**Exercise requirements:** Print the text read from all of the records below, line for line and without changes. Leave the pictures out.

[Collected data]
=== Begin Enclosure ===

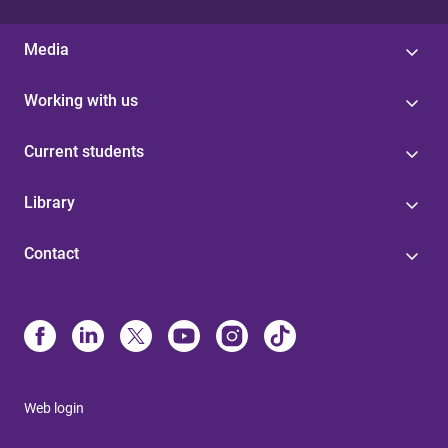
Media
Working with us
Current students
Library
Contact
Web login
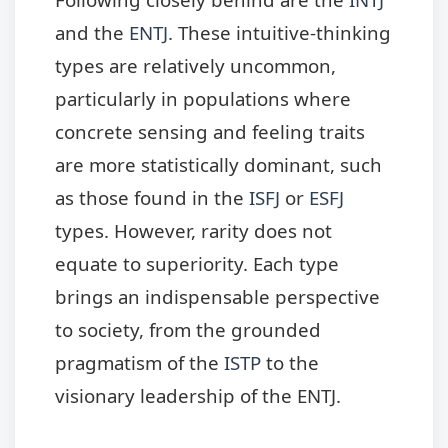
and the
ENTJ
. These intuitive-thinking
types are relatively uncommon,
particularly in populations where
concrete sensing and feeling traits
are more statistically dominant, such
as those found in the
ISFJ
or
ESFJ
types. However, rarity does not
equate to superiority. Each type
brings an indispensable perspective
to society, from the grounded
pragmatism of the
ISTP
to the
visionary leadership of the ENTJ.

=== End Enclosure ===

**Task result:**
Media
Working with us
Current students
Library
Contact
Web login
and the
ENTJ
. These intuitive-thinking
types are relatively uncommon,
particularly in populations where
concrete sensing and feeling traits
are more statistically dominant, such
as those found in the
ISFJ
or
ESFJ
types. However, rarity does not
equate to superiority. Each type
brings an indispensable perspective
to society, from the grounded
pragmatism of the
ISTP
to the
visionary leadership of the ENTJ.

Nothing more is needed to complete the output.